Problem statement :: Report every line below that contains the string "minus". Case counts.
##### Source records #####
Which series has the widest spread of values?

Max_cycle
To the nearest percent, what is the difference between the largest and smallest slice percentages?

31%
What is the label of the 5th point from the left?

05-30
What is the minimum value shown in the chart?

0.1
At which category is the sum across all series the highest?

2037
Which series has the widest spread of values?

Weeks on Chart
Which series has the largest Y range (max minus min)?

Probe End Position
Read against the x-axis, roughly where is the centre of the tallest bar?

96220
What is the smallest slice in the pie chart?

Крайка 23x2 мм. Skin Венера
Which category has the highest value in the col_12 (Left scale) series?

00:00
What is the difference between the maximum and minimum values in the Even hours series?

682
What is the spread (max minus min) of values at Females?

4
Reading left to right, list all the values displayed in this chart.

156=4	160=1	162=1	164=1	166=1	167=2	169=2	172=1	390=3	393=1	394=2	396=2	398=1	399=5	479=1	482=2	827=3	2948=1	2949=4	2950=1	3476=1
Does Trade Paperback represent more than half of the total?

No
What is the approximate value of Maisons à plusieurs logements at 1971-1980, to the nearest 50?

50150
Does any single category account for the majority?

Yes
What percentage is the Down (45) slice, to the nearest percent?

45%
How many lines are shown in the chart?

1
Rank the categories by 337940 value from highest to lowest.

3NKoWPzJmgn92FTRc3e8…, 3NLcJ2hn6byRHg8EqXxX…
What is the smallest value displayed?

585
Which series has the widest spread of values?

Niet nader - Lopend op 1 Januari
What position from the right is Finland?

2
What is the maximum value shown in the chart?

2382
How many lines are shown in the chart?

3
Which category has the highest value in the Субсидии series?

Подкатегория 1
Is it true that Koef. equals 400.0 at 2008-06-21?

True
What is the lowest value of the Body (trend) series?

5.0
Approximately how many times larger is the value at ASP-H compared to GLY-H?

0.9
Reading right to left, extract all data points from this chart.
#####
Result of this task ::
Which series has the largest Y range (max minus min)?
What is the spread (max minus min) of values at Females?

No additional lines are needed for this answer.